On International Animal Rights Day (IARD) and Human Rights Day – let’s make a pledge to respect the rights of all beings that live on our planet, writes Deepa Desa
Human Rights Day is observed every year on December 10 — the day the United Nations General Assembly adopted, in 1948, the Universal Declaration of Human Rights (UDHR).
This milestone document that proclaims the inalienable rights which everyone is entitled to as a human being – regardless of race, colour, religion, sex, language, political or other opinion, national or social origin, property, birth or other status.
In 1998, individuals, organisations, and associations from all over the world demanded that this should be extended to the other animals with which we share the planet, and that December 10 should also be International Animal Rights Day. Humans are also animals, but animals are voiceless. Billions of other sentient beings – capable of feeling and thinking like us – become our victims every year as a result of the species they belong to.
2020 Theme of the UN: Recover Better – Stand Up for Human Rights
This year’s Human Rights Day theme relates to the Covid-19 pandemic and focuses on the need to build back better by ensuring Human Rights are central to recovery efforts. We will reach our common global goals only if we are able to create equal opportunities for all, address the failures exposed and exploited by COVID-19, and apply human rights standards to tackle entrenched, systematic, and intergenerational inequalities, exclusion and discrimination.
International Animal Rights Day (IARD) – which also falls on December 10 – aims to remember the animal victims of human tyranny and call for the recognition of a Universal Declaration of Animal Rights (UDAR).
The goal of this day is to build on the recognition of human rights and persuade humanity that kindness and respect is due to all sentient creatures. That animals have rights which need to be respected as well.
Ethical pioneers unite today, to remember the billions of animals subjected to deliberate cruelty and killing across the world every year. This day calls for coordinated global day of action- for the recognition of the rights of all sentient beings to life, liberty, and natural enjoyment.
It is time to think and remind ourselves every day, of how we have been mistreating and killing these animals for hundreds of years, whether it is for meat, fun, entertainment, art or in the name of religion.
Humans beings ought to accept that we don’t “own” the planet. We are also one of the animal species who share space on earth with billions of other sentient beings- like birds, cats cows, dogs, elephants, pangolins, rhinoceros, horses, goats, monkeys, fish, silkworms, pigs, camels, sea creatures, etc. who suffer and die at our hands every year.

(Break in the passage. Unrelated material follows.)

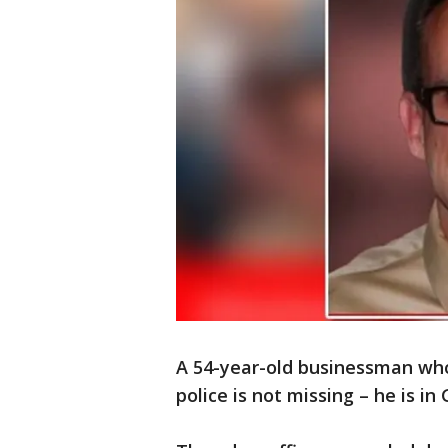
A 54-year-old businessman who
police is not missing – he is i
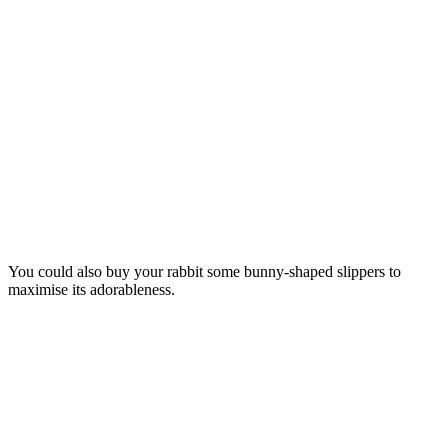
You could also buy your rabbit some bunny-shaped slippers to
maximise its adorableness.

As seniors, perhaps we can do our part by gently educating people on how to respect animals. Experience has shown us that there is no point starting a fight or shouting, though watching atrocities can be very nerve-wrecking. Seniors have age, experience and wisdom, that can be used well in teaching people what goes into protecting our natural habitat and preserving the sanctity of our planet.
- We stopped riding horses and camels and for fun, hit or kick them to run faster to win a race?
- We stopped using horses in the name of culture at weddings; do you know how terrified they are of loud crackers and drums?
- We respected our “holy”’ cows. Instead of tying them on a short noose anywhere we feel like, keeping them dark, dingy, dirty rooms, tearing calves away from their screaming mothers, because we want money for their milk.
- We treated our stray cats and dogs with more understanding and love instead of relocating them to unknown areas, abandoning them, culling them, letting them starve.
- We kept our wild animals and beings of the sea, in the wild and oceans where they belong? Instead of in caged environs for our viewing pleasure?
- We stopped killing sheep silkworms and silk moths? Can we live without cashmere and silk?
- We halt the use of monkeys for entertainment and in unjustified lab tests that kill them in invasive, painful, and terrifying experiments.
- We don’t patronise tourism that feeds off animals- performing dolphins, touring civet plantations and need we say more?
This global day of action is profound, and it has intensified calls for the recognition of the rights of all beings- to life, liberty and natural enjoyment.
Perhaps make a pledge to self, that we will do our bit to make the earth a more habitable place for all the beings who belong to it.